Segment Start: Data records
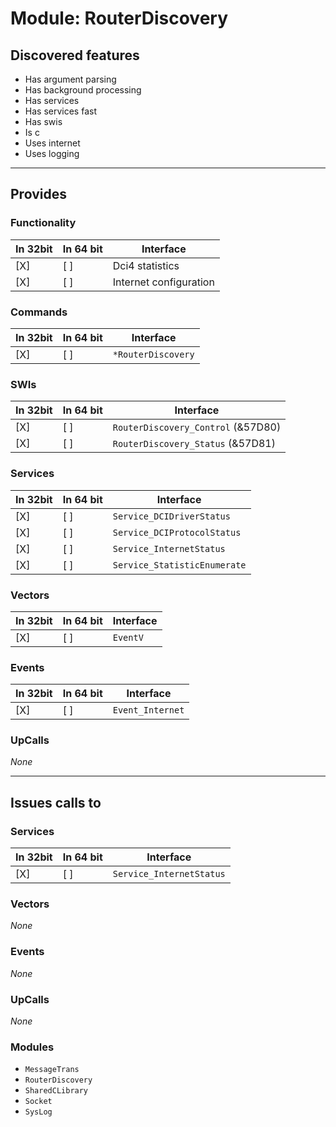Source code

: # Module: RouterDiscovery

## Discovered features


* Has argument parsing
* Has background processing
* Has services
* Has services fast
* Has swis
* Is c
* Uses internet
* Uses logging

---

## Provides

### Functionality

| In 32bit | In 64 bit | Interface |
|----------|-----------|-----------|
| [X]      | [ ]       | Dci4 statistics |
| [X]      | [ ]       | Internet configuration |

### Commands


| In 32bit | In 64 bit | Interface |
|----------|-----------|-----------|
| [X]      | [ ]       | `*RouterDiscovery` |


### SWIs


| In 32bit | In 64 bit | Interface |
|----------|-----------|-----------|
| [X]      | [ ]       | `RouterDiscovery_Control` (&57D80) |
| [X]      | [ ]       | `RouterDiscovery_Status` (&57D81) |


### Services


| In 32bit | In 64 bit | Interface |
|----------|-----------|-----------|
| [X]      | [ ]       | `Service_DCIDriverStatus` |
| [X]      | [ ]       | `Service_DCIProtocolStatus` |
| [X]      | [ ]       | `Service_InternetStatus` |
| [X]      | [ ]       | `Service_StatisticEnumerate` |


### Vectors


| In 32bit | In 64 bit | Interface |
|----------|-----------|-----------|
| [X]      | [ ]       | `EventV` |


### Events


| In 32bit | In 64 bit | Interface |
|----------|-----------|-----------|
| [X]      | [ ]       | `Event_Internet` |


### UpCalls


*None*


---

## Issues calls to

### Services


| In 32bit | In 64 bit | Interface |
|----------|-----------|-----------|
| [X]      | [ ]       | `Service_InternetStatus` |


### Vectors


*None*


### Events


*None*


### UpCalls


*None*


### Modules


* `MessageTrans`
* `RouterDiscovery`
* `SharedCLibrary`
* `Socket`
* `SysLog`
Segment End: Data records
Aim of the task: Drop the images, then copy the data exactly.

Exercise solution:
Source code

: # Module: RouterDiscovery

## Discovered features


* Has argument parsing
* Has background processing
* Has services
* Has services fast
* Has swis
* Is c
* Uses internet
* Uses logging

---

## Provides

### Functionality

| In 32bit | In 64 bit | Interface |
|----------|-----------|-----------|
| [X]      | [ ]       | Dci4 statistics |
| [X]      | [ ]       | Internet configuration |

### Commands


| In 32bit | In 64 bit | Interface |
|----------|-----------|-----------|
| [X]      | [ ]       | `*RouterDiscovery` |


### SWIs


| In 32bit | In 64 bit | Interface |
|----------|-----------|-----------|
| [X]      | [ ]       | `RouterDiscovery_Control` (&57D80) |
| [X]      | [ ]       | `RouterDiscovery_Status` (&57D81) |


### Services


| In 32bit | In 64 bit | Interface |
|----------|-----------|-----------|
| [X]      | [ ]       | `Service_DCIDriverStatus` |
| [X]      | [ ]       | `Service_DCIProtocolStatus` |
| [X]      | [ ]       | `Service_InternetStatus` |
| [X]      | [ ]       | `Service_StatisticEnumerate` |


### Vectors


| In 32bit | In 64 bit | Interface |
|----------|-----------|-----------|
| [X]      | [ ]       | `EventV` |


### Events


| In 32bit | In 64 bit | Interface |
|----------|-----------|-----------|
| [X]      | [ ]       | `Event_Internet` |


### UpCalls


*None*


---

## Issues calls to

### Services


| In 32bit | In 64 bit | Interface |
|----------|-----------|-----------|
| [X]      | [ ]       | `Service_InternetStatus` |


### Vectors


*None*


### Events


*None*


### UpCalls


*None*


### Modules


* `MessageTrans`
* `RouterDiscovery`
* `SharedCLibrary`
* `Socket`
* `SysLog`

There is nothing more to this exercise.